If the United States stops being the most reliable place to pursue discovery, the world’s best minds will simply do their research somewhere else perhaps even for our adversaries.
European governments have begun actively recruiting U.S.-based scientists. Austria, France, and Germany are snatching up researchers from Harvard, Columbia and Berkeley. China has recognized the opportunity as well. While the United States cancels grants over language, Beijing is investing heavily in the life sciences and offering U.S.-trained scientists the stability that American institutions once guaranteed.
We are not just losing talent. We are training our competitors’ workforce.
The administration appears committed to this path, with Robert F. Kennedy Jr. leading the charge. He’s elevated anti-science ideologues into power at our health agencies.
My state of Colorado felt this directly: we were one of four states that had $600 million in public health funding including for HIV prevention terminated overnight as political punishment.
But RFK Jr.’s ideological leadership hasn’t just infected what gets cut; it has also infected what our country invests in. Meritless projects aligned with his ideology are greenlit, like the controversial Hepatitis B trials on newborns that the CDC wants to fund in Guinea-Bissau.

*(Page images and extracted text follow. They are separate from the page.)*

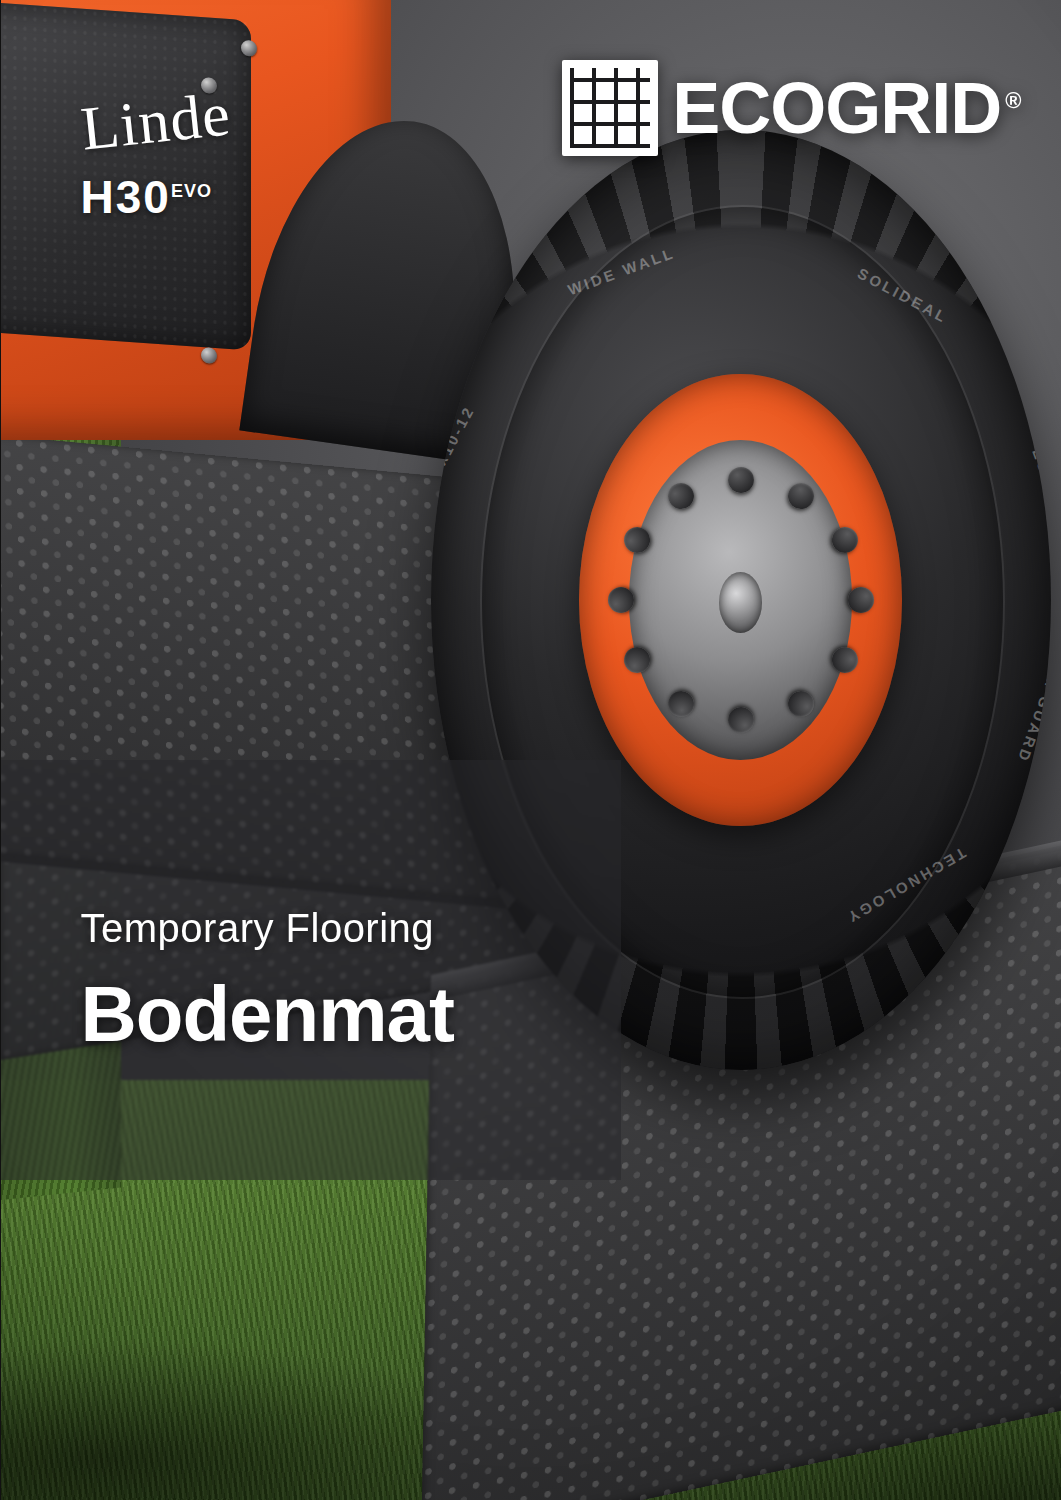Linde
H30EVO
27x10-12 WIDE WALL SOLIDEAL EUROPE RIM GUARD TECHNOLOGY
ECOGRID®
Temporary Flooring
Bodenmat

History offers a sobering warning about where this path leads. In the Soviet Union under Joseph Stalin, political leaders elevated ideologically approved pseudoscience, which led to Soviet agriculture falling disastrously behind the rest of the world. When political loyalty matters more than scientific evidence, nations suffer.
The United States became a scientific superpower by choosing a different model. Scientists, not politicians, decided which questions were worth asking. That principle helped produce the Human Genome Project, the biotechnology revolution and transformative advances in medicine that have saved millions of Americans.
One of my proudest achievements in Congress was passing the 21st Century Cures Act in 2016 a bipartisan effort to accelerate lifesaving treatments and support Grand Challenge efforts like the Cancer Moonshot and the BRAIN Initiative. Its passage reflected a bipartisan consensus that American scientific leadership was bigger than partisan politics.
Whether due to disinterest or fear of crossing President Donald Trump or RFK Jr., the result is the same: bipartisan consensus has collapsed.
Polling shows more than 70% of Americans support public health investments, yet political leaders are ignoring what the people want.
Research funding is now entangled in ideological battles, and the idea that science should be insulated from politics is under attack.
The damage will not be easy to reverse. Even if every canceled grant were restored tomorrow, the global scientific community has already received a powerful message: American research funding can swing dramatically with each election.
That is why structural reform is urgently needed to permanently protect science from political interference. The Follow the Science Act, which I recently introduced, would cap the number of political appointees at the NIH, keep them out of grant review and prevent political cancellations. This is good policy regardless of administration, but up until now, we didn’t need it. The fact that we do now tells you how far we’ve fallen.
Our country’s scientific leadership is not permanent, as the current administration has proven.
As our allies and adversaries quickly attract the scientists who once came here automatically, we are at a crossroads.
We can choose science and recapture our role as the global leader in health research or we can choose politics. We cannot choose both.
• Rep. Diana DeGette is the ranking member of the House Energy and Commerce Subcommittee on Health. She is one of Congress’s leading experts on cutting-edge scientific research and is a recognized leader on human embryonic stem cell research. She represents Colorado’s First Congressional District, including Denver.